Standing out in the kitchen: Top chefs’ headgear dates back many centuries
The classic high, white chef’s hat, the toque, may go back as far as the mid-7th century BC in Assyria, according to an article by the Culinary Institute of America in Gastronomica magazine. Cooks in the royal household wore pleated cloth headdresses like the king. Another version of the story, states the article, dates the original toque to the Byzantine Empire, when philosophers and artists fled the barbarians and sought refuge in Greek monasteries, where they became cooks. They began wearing similar headdresses to the Orthodox priests they cooked for.
That pleated headgear evolved into close-fitting caps, beret-style hats, and other floppy caps. The CIA credits Antonin Carême, at the turn of the 19th century, with inserting stiff cardboard into his soft cap to make the tall toques that became the classic style.

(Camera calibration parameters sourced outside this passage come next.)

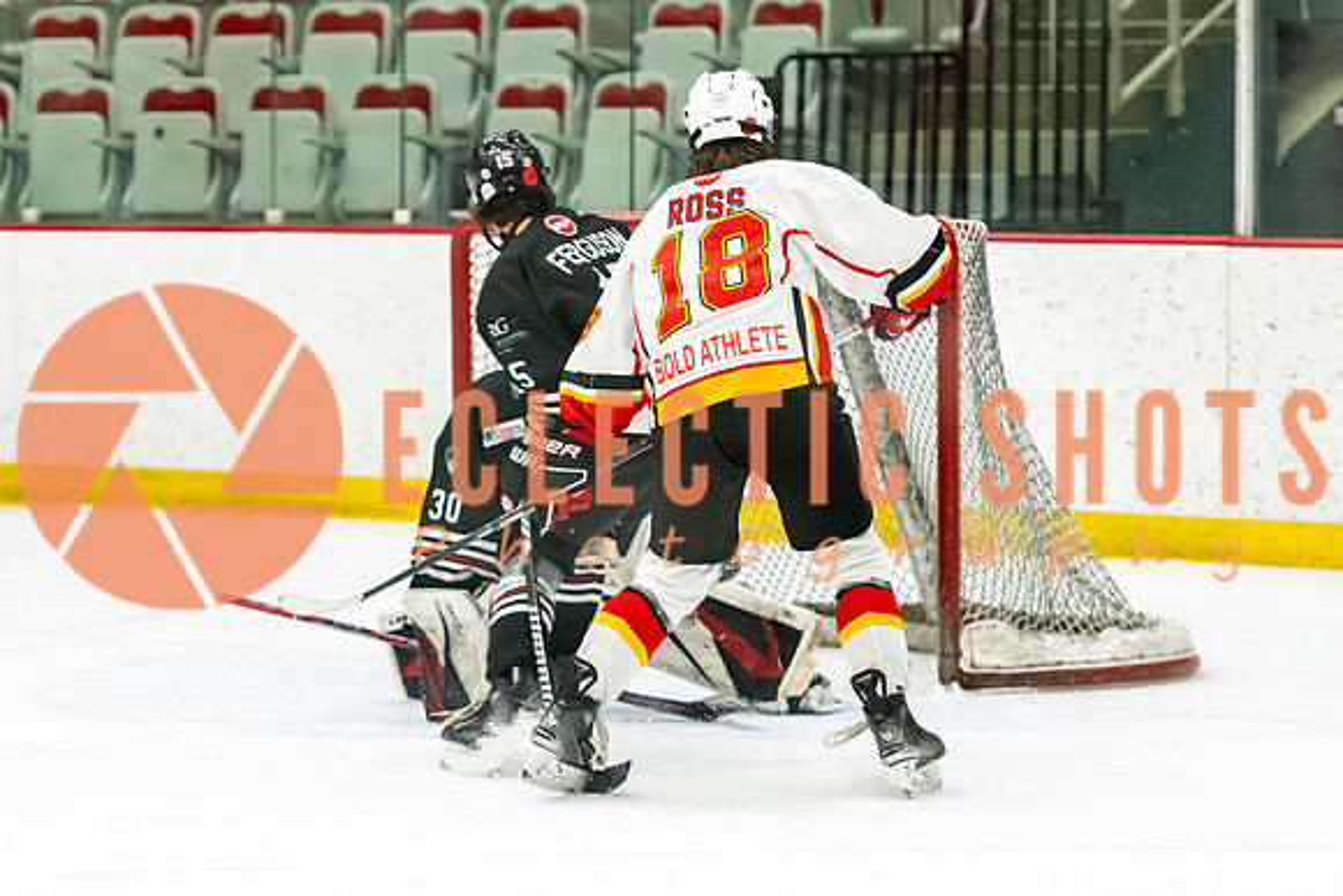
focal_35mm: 205
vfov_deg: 6.7
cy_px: 411
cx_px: 598
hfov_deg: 10.0
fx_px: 7655
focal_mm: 116
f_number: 2.8
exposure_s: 1/640
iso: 3200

French kitchens have long revolved around a rigid hierarchy, says Eve Felder, associate dean for culinary arts at the CIA, adding that a toque’s height would increase with rank. The head chef wore the highest hat of all.
By the 1980s in this country, Felder says chefs began moving into self-expression and branding. She considers restaurateurs Jean-Georges Vongerichten and Daniel Boulud as two in the forefront who wanted to express their personal style beyond the food they were showcasing. At the institute, she says, students are still expected to wear formal hats and attire. “You don’t get to choose what you are going to wear,’’ she says.